In the present study, the coexistence of both elevated NT-proBNP and a detectable troponin level was uncommon, but was associated with a 3.2-fold increased risk of death. The effects of NT-proBNP and TnT were independent of each other, which is in accord with their differing pathophysiologic roles. It is likely that each marker identifies a distinct physiology, either of which confers increased risk. It is plausible that the simultaneous presence of subclinical myocardial ischemia and increased left ventricular wall stretch portends an outcome worse than either factor alone. Both NT-proBNP and TnT measurements may prove clinically useful in identifying a high-risk population with subclinical CVD in whom aggressive preventive measures may be warranted. Further studies are needed to evaluate this possibility. Both TnT and NT-proBNP added significantly to risk prediction by the Framingham score, with elevated levels of either marker predicting an increased hazard of death, irrespective of Framingham risk level. Although both biomarkers improved the AUC for prediction of CVD death and all-cause mortality, NT-proBNP raised the AUCs more than TnT. Elevated NT-proBNP is also more prevalent than detectable TnT, and is therefore better suited to screening.

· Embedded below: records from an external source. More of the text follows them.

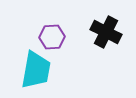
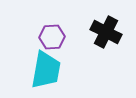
cyan trapezoid: moved 10 px right
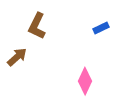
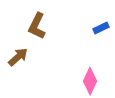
brown arrow: moved 1 px right
pink diamond: moved 5 px right
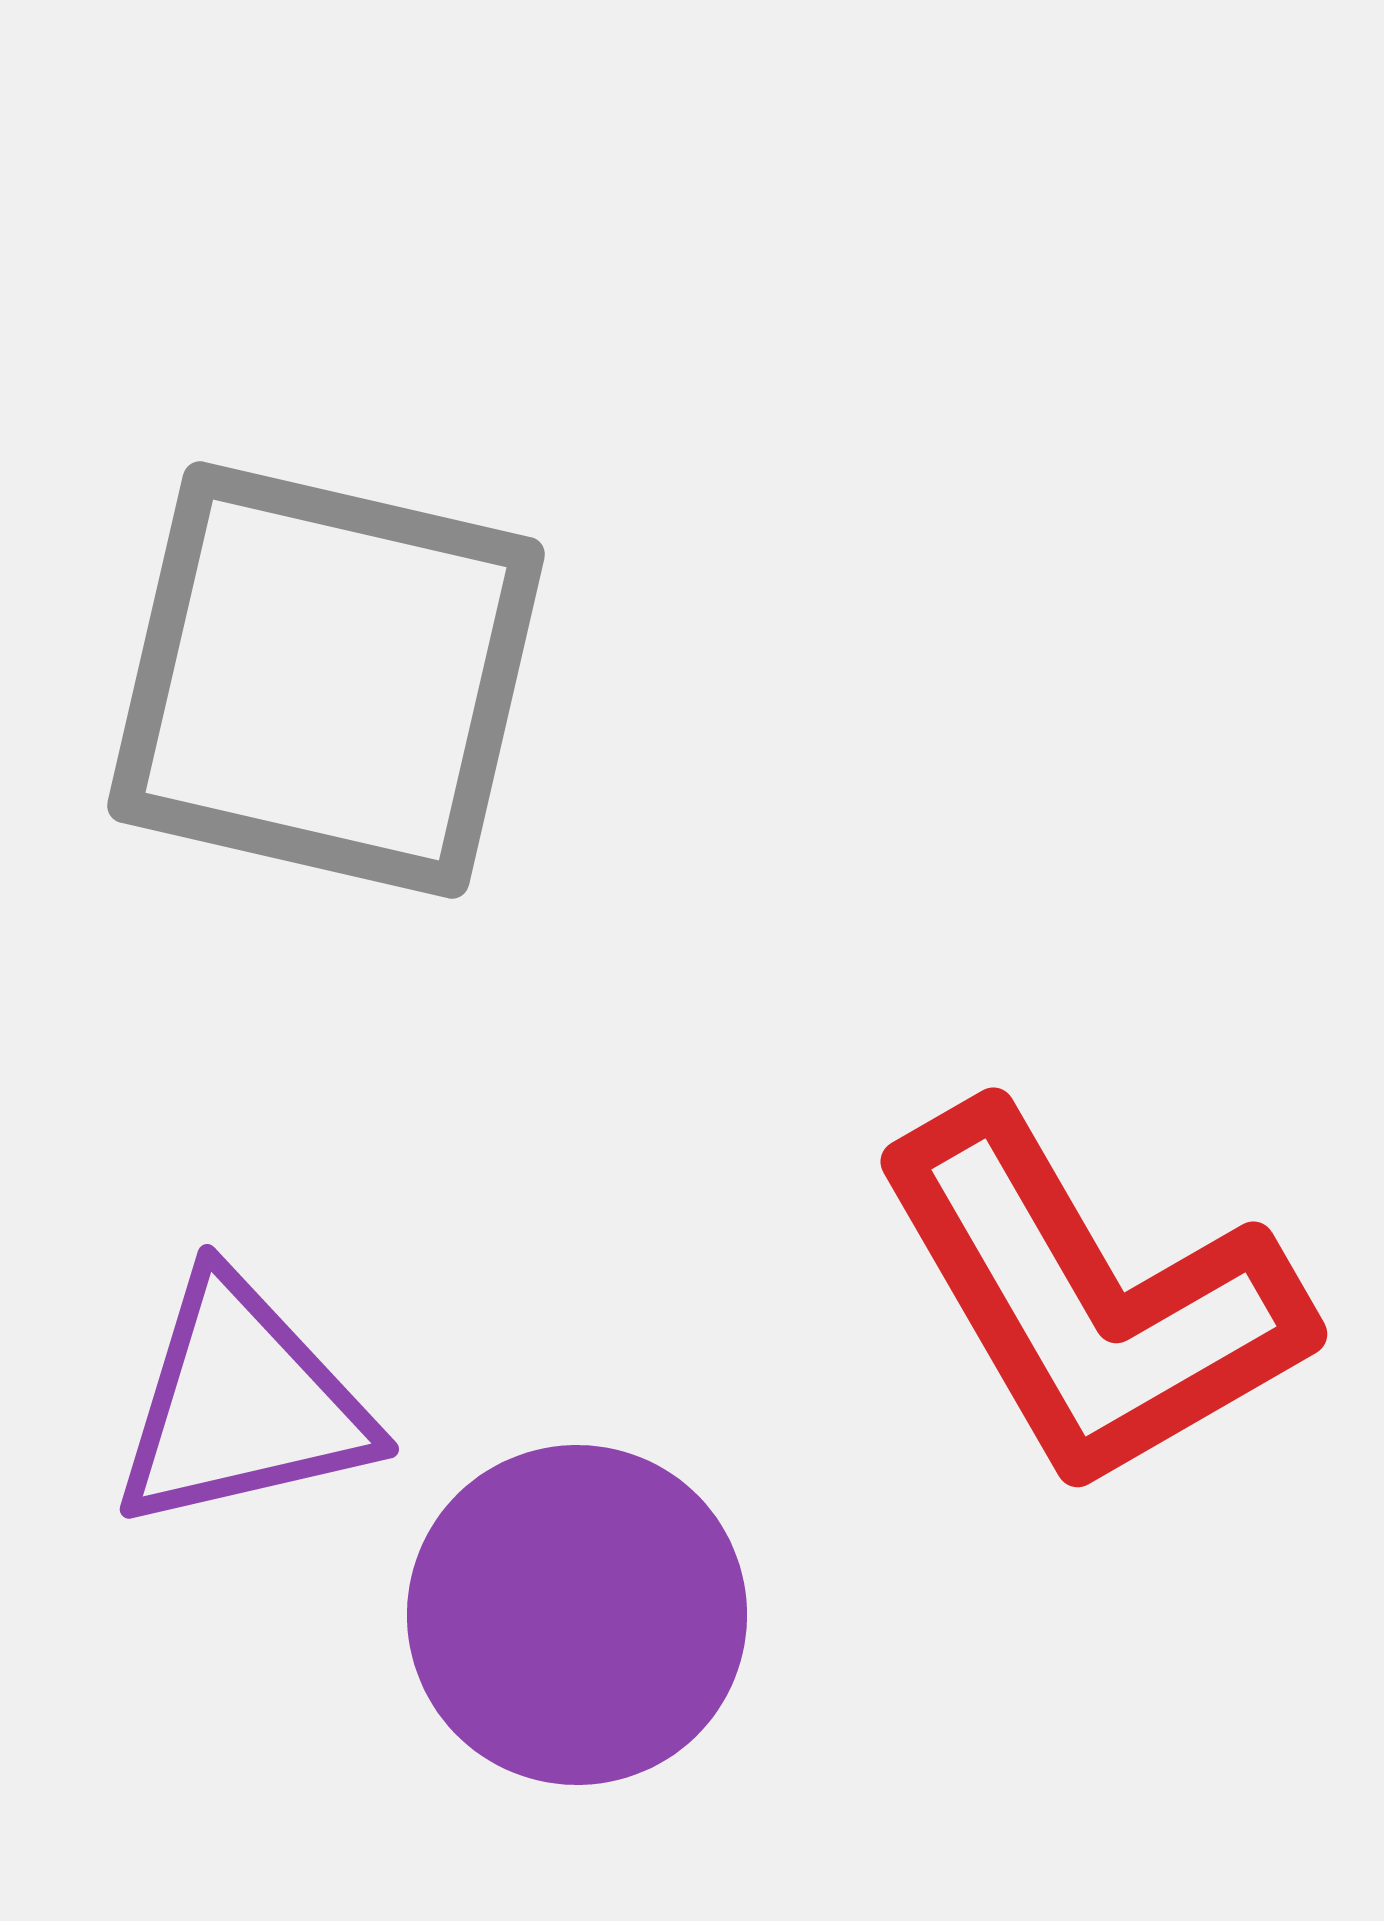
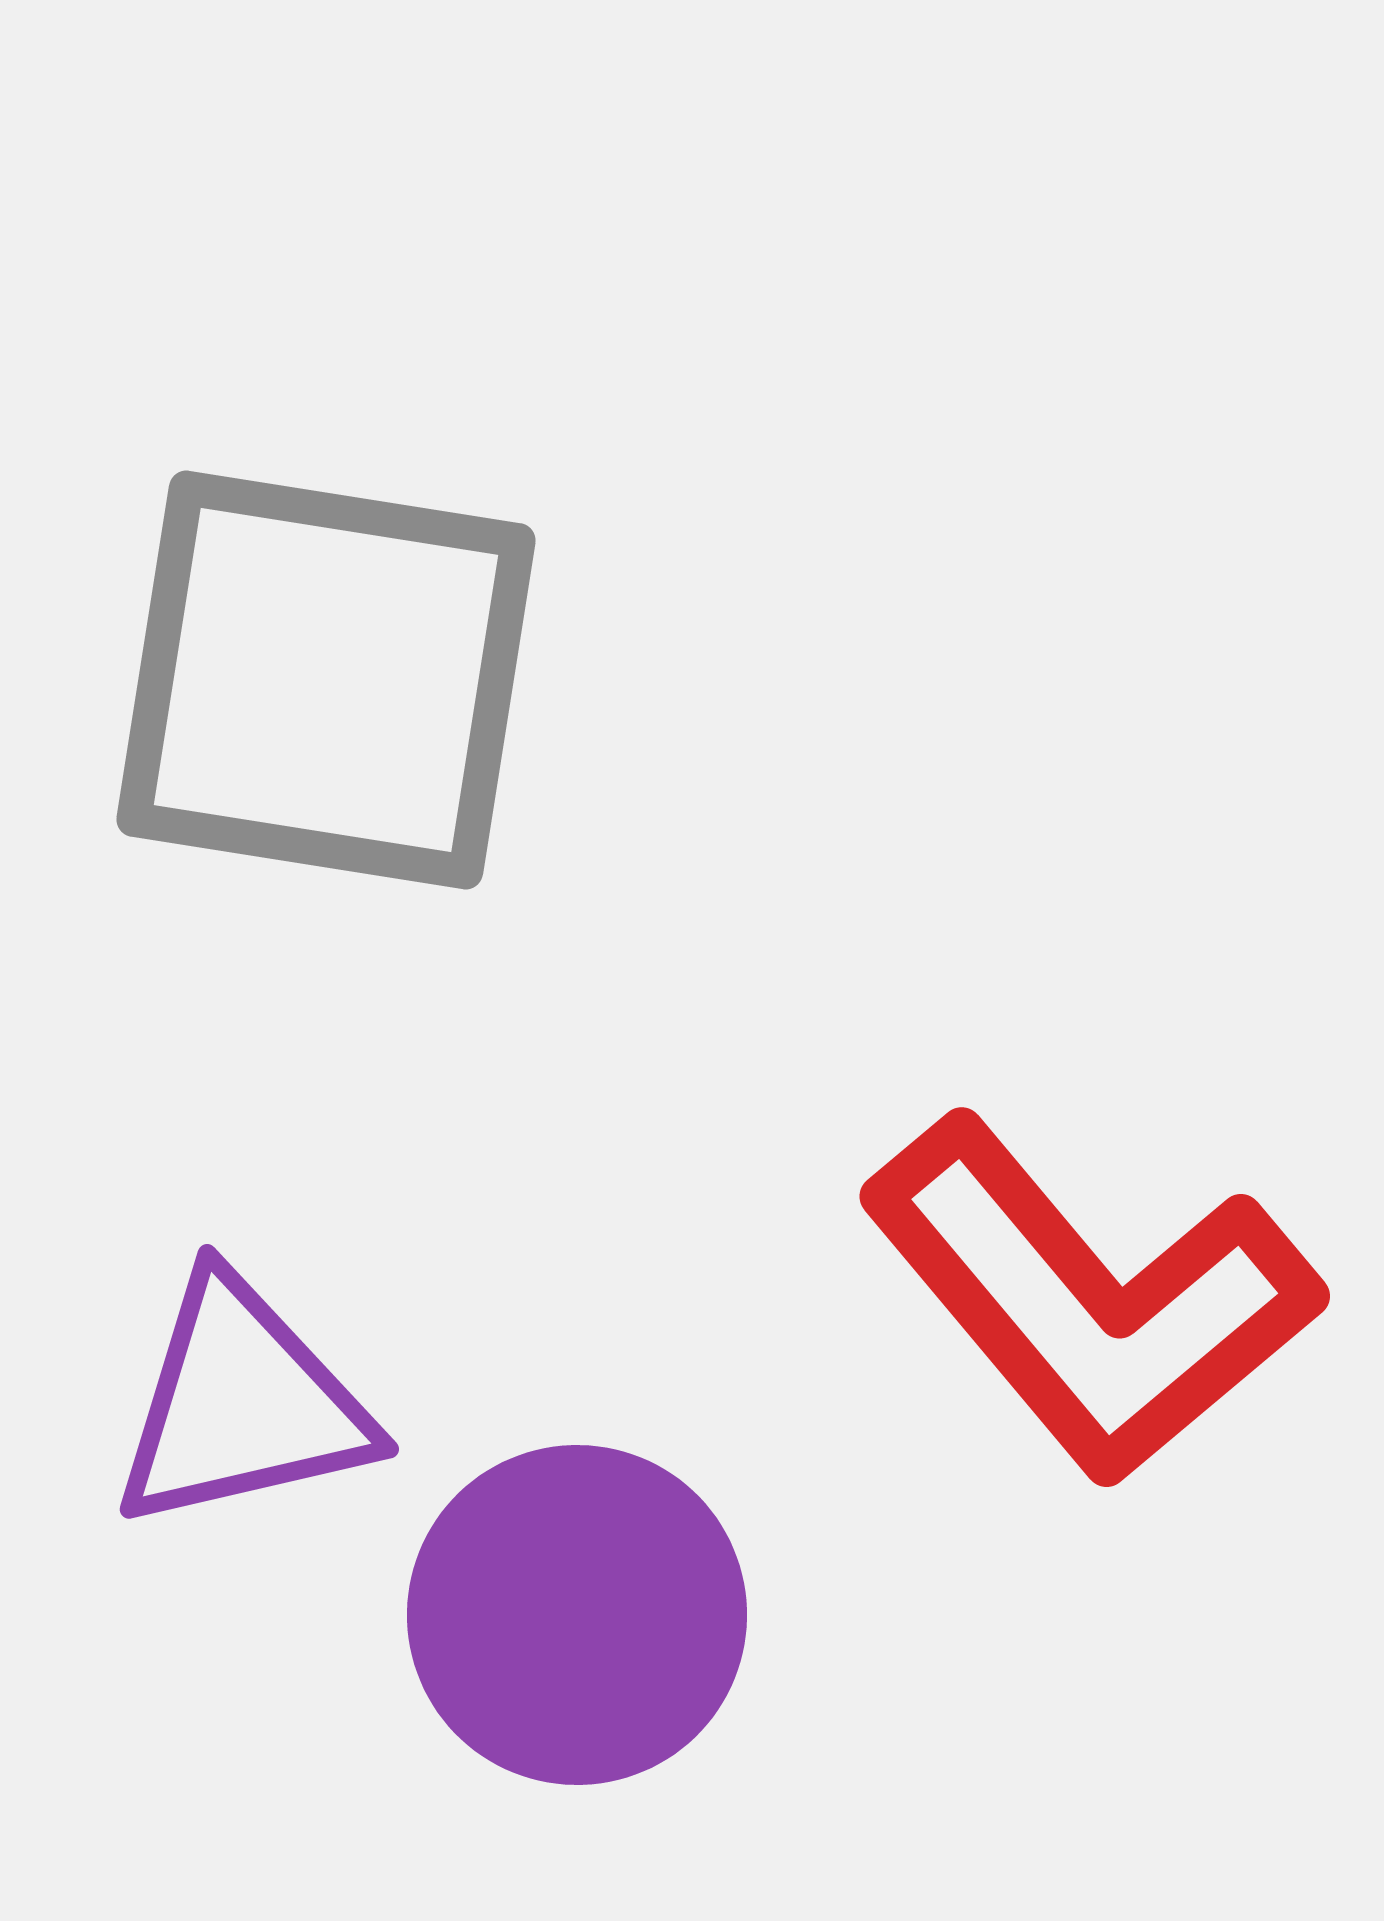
gray square: rotated 4 degrees counterclockwise
red L-shape: rotated 10 degrees counterclockwise
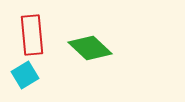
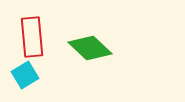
red rectangle: moved 2 px down
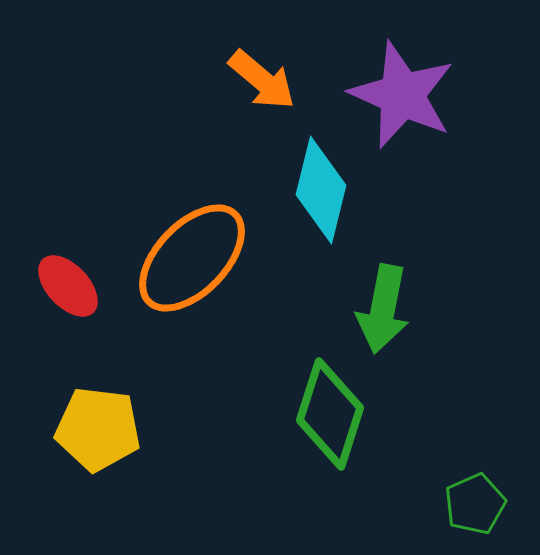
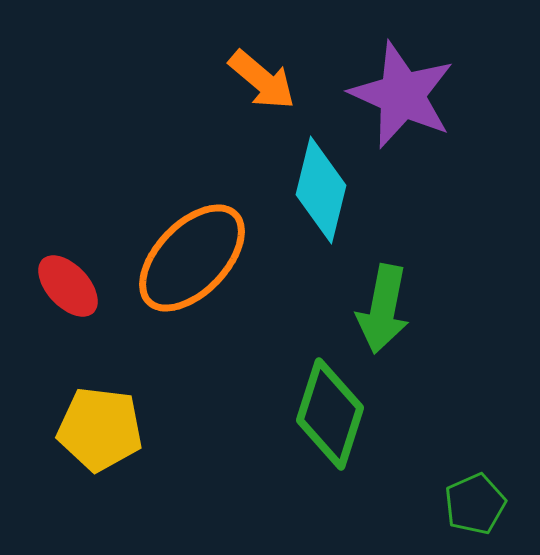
yellow pentagon: moved 2 px right
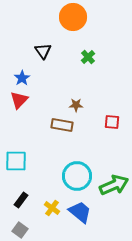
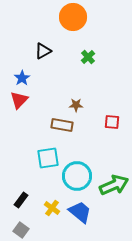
black triangle: rotated 36 degrees clockwise
cyan square: moved 32 px right, 3 px up; rotated 10 degrees counterclockwise
gray square: moved 1 px right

This study has several limitations. Because the Rancho Bernardo Study consists primarily of middle-class to upper-middle-class adults of European ancestry, the results may not be generalizable to other ethnic and socioeconomic groups. Baseline CHD events were based on self-report of prior coronary revascularization or of a physician diagnosis, which could have resulted in misclassification. However, at an earlier Rancho Bernardo study visit, 85% of reported cardiovascular events were confirmed in the 30% subset that had medical records permitting validation. Also, this study had small numbers of individuals with measurable TnT, limiting our ability to identify all important predictors of detectable TnT levels and our power to detect significant associations with CVD mortality after excluding participants with baseline CHD. Nonetheless, we were able to show a significant association for both TnT and NT-proBNP with all-cause mortality even after excluding participants with baseline CHD. In this case both TnT and NT-proBNP remained independent predictors of death.

Apparently healthy community-dwelling adults with minimally detectable TnT levels or elevated NT-proBNP levels are at an increased risk of death. Those with both TnT and NT-proBNP elevations are at even higher risk, and the increased risk adds significantly to the Framingham risk score prediction and persists for years. Further studies are needed to determine whether early interventions in individuals with elevated TnT or NT-proBNP levels could help improve long-term outcomes.